### The request:
Determine how many lines of the listing below contain the string "solid", and reply with that number alone.
───── Input for this task
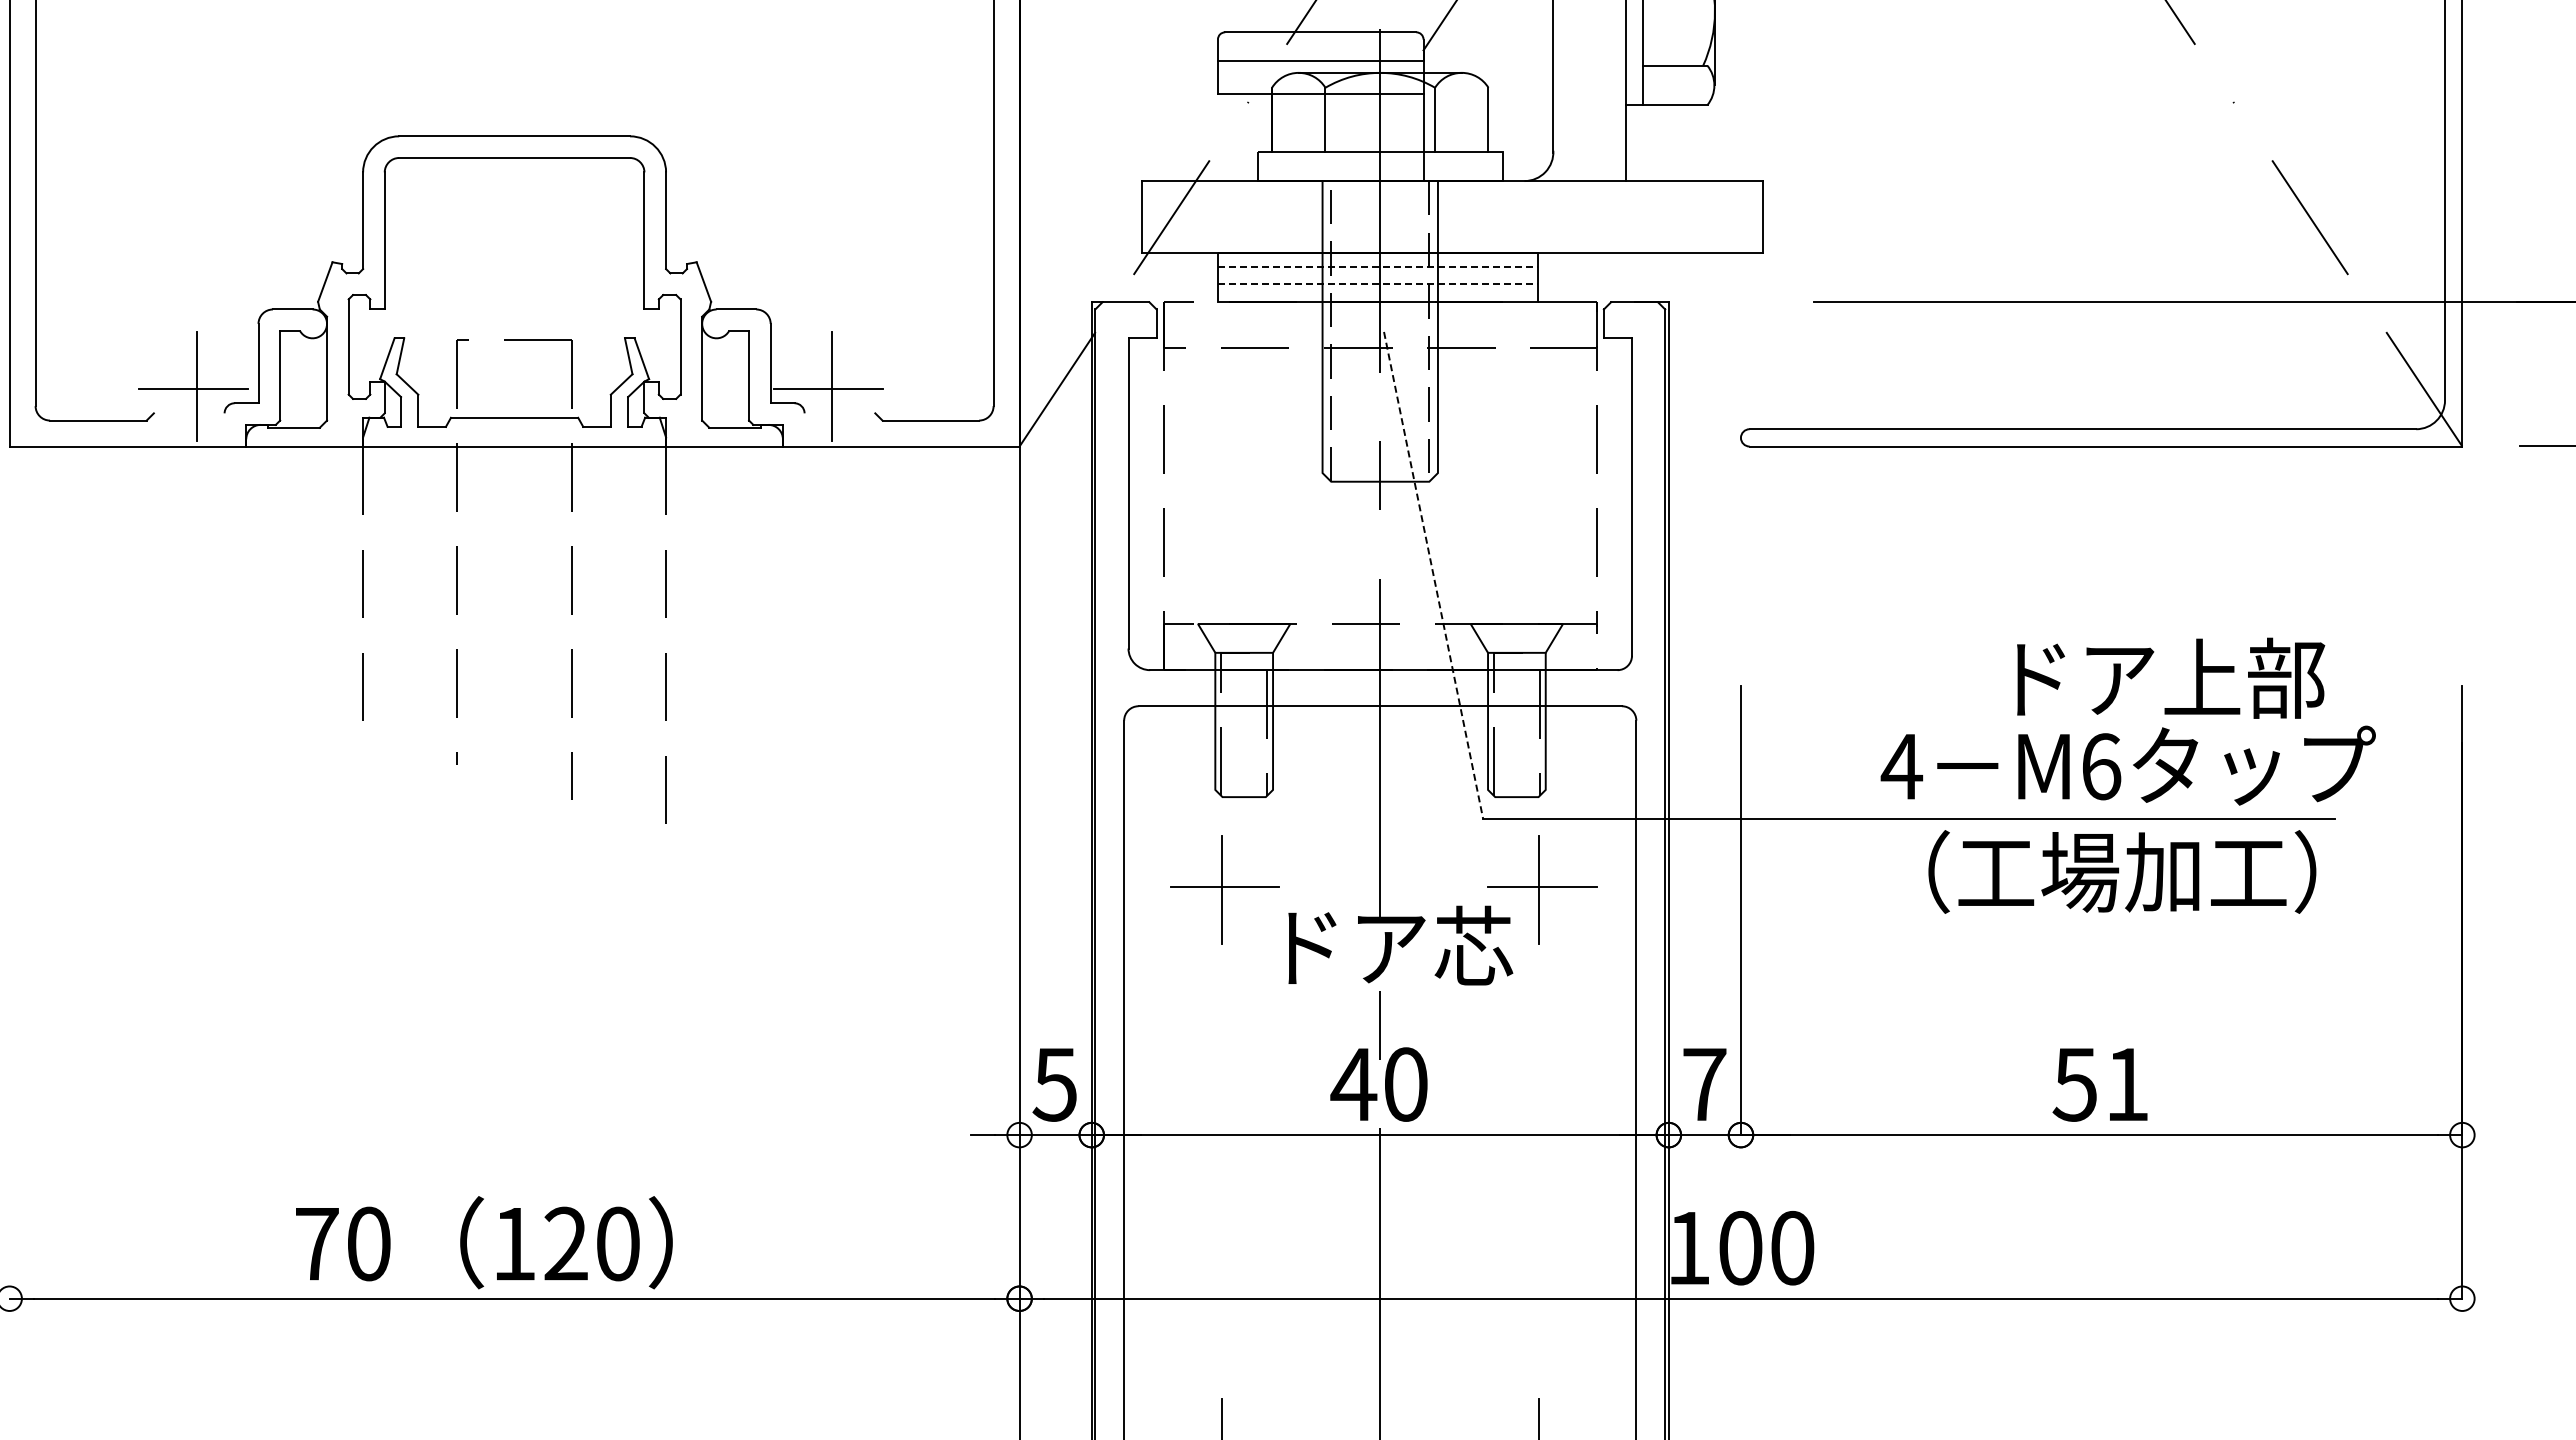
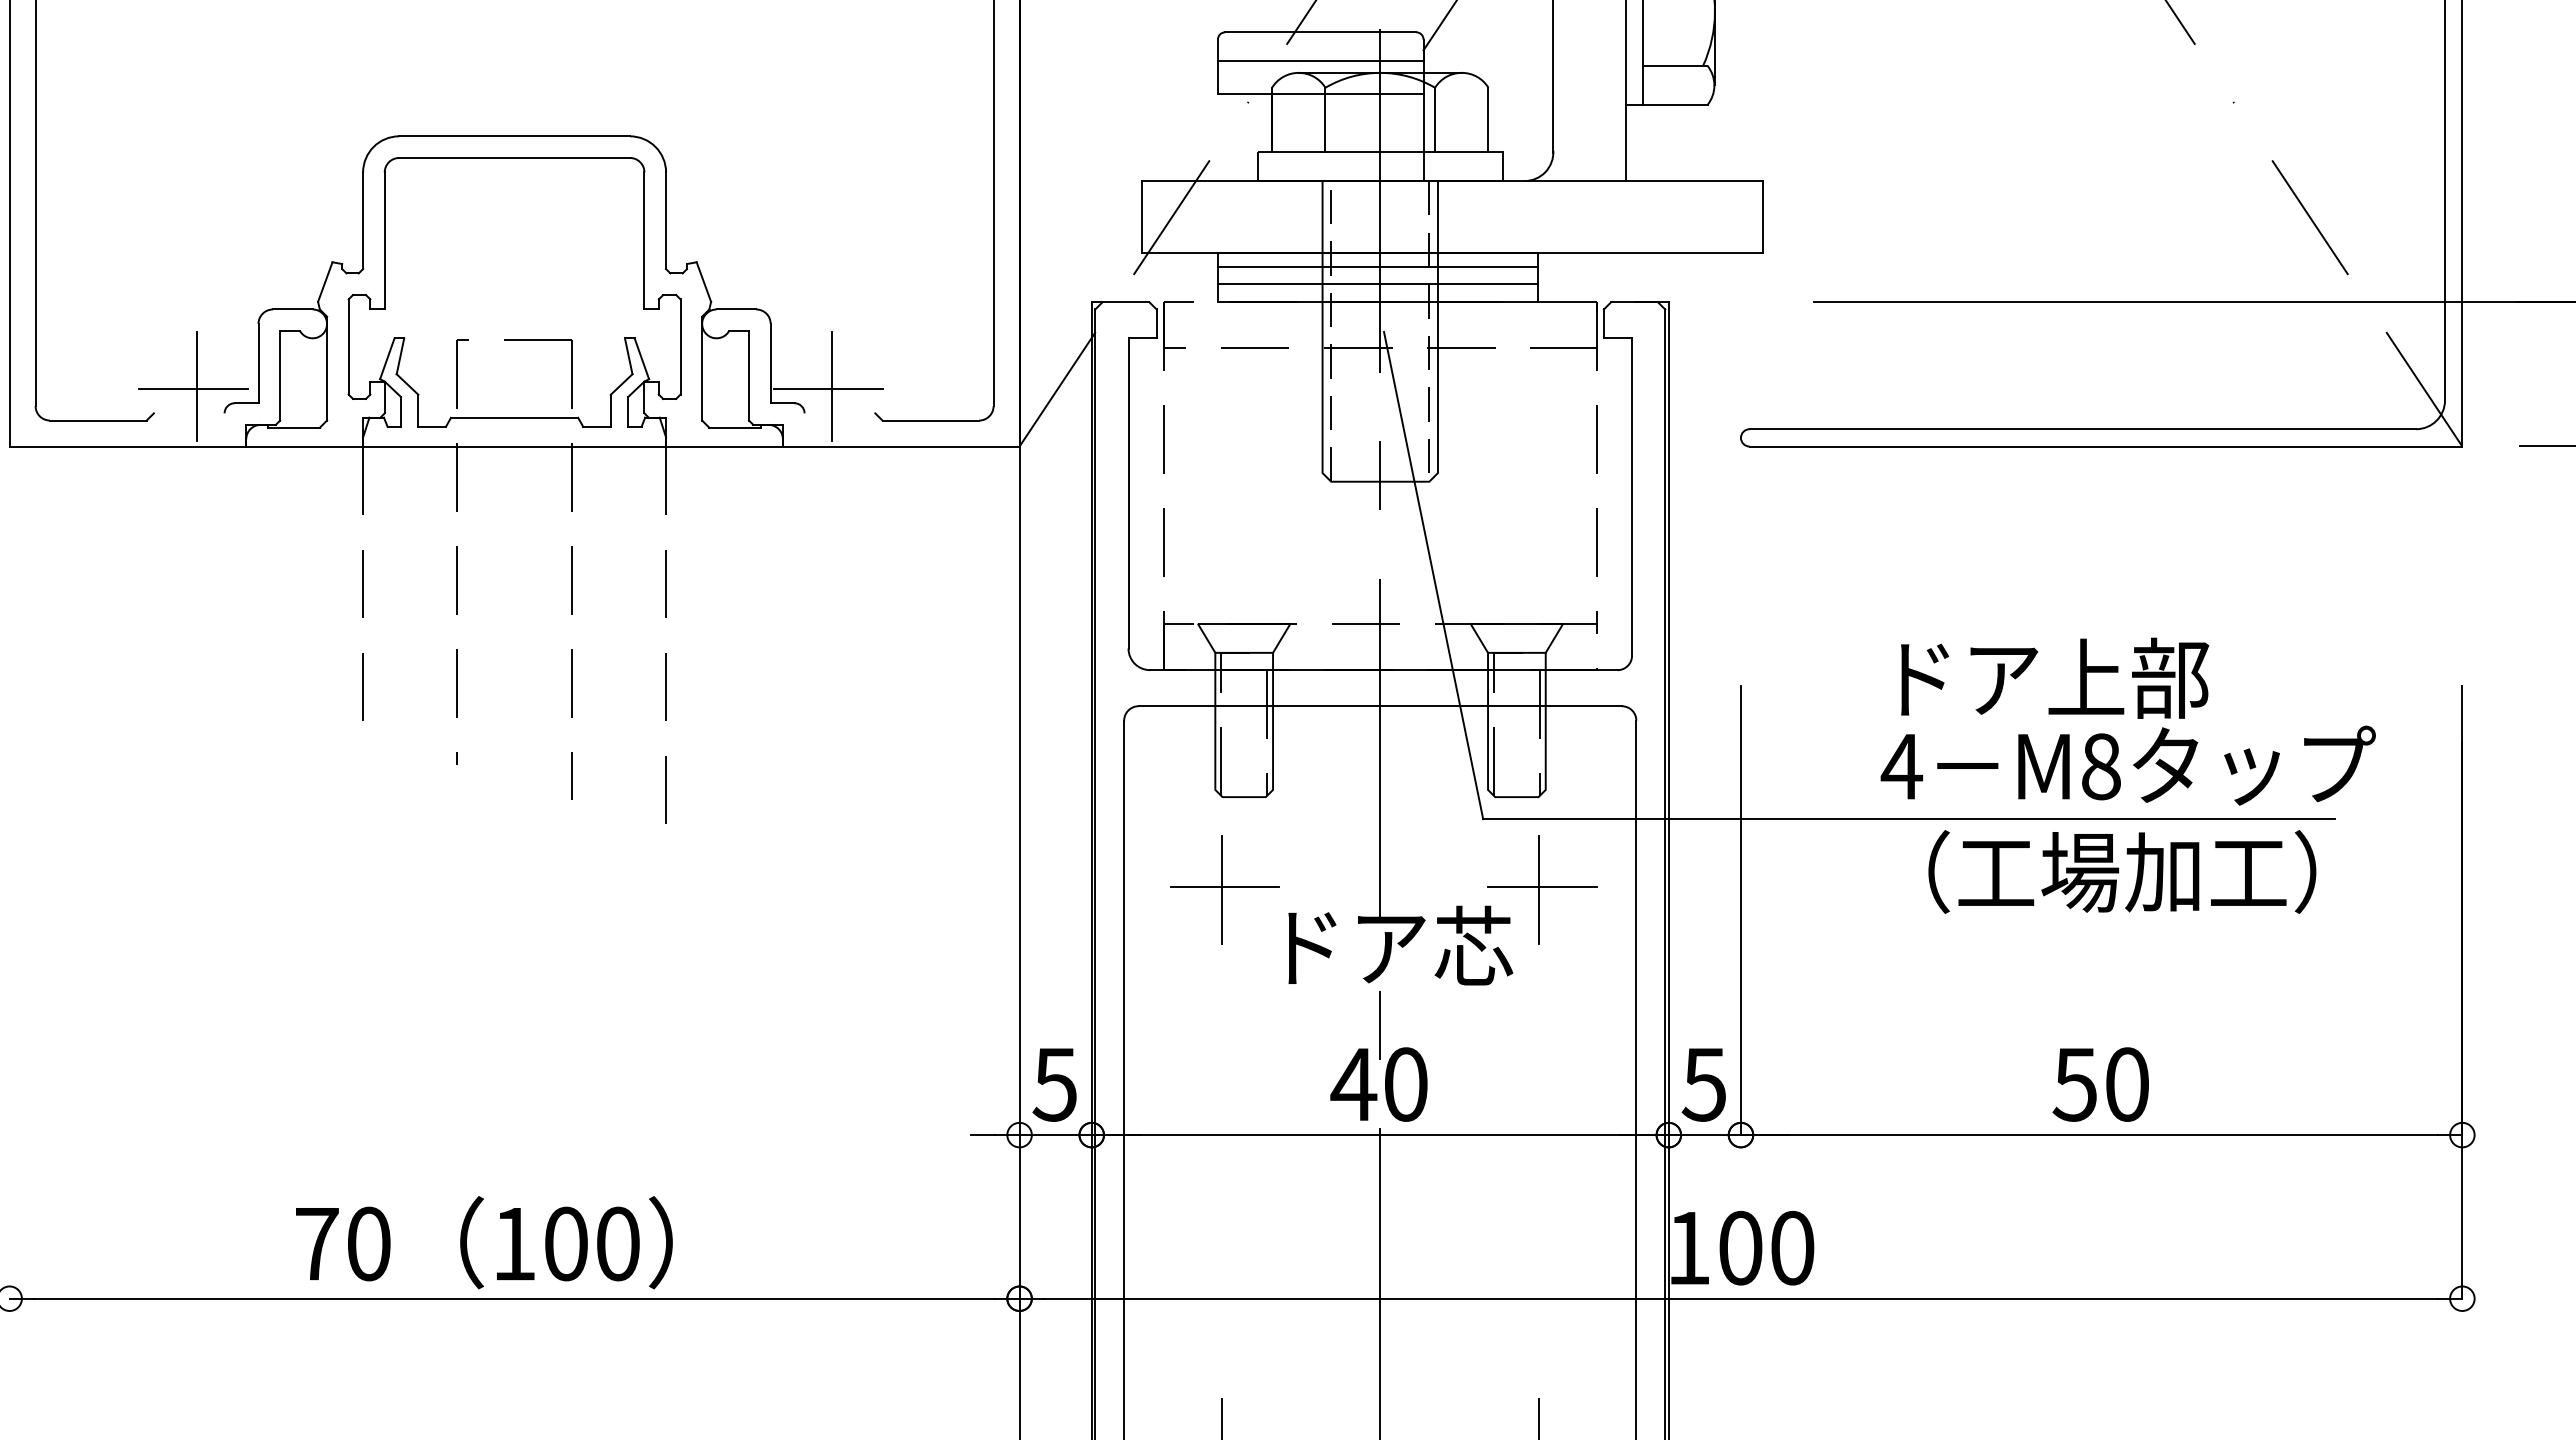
line at (1377, 267): dashed -> solid
line at (1377, 283): dashed -> solid
line at (1433, 575): dashed -> solid
text at (2171, 677) position: (2171, 677) -> (2055, 677)
text at (2101, 766): M6 -> M8
text at (1703, 1084): 7 -> 5
text at (2127, 1084): 51 -> 50
text at (565, 1243): 120 -> 100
──────────
### The result:
3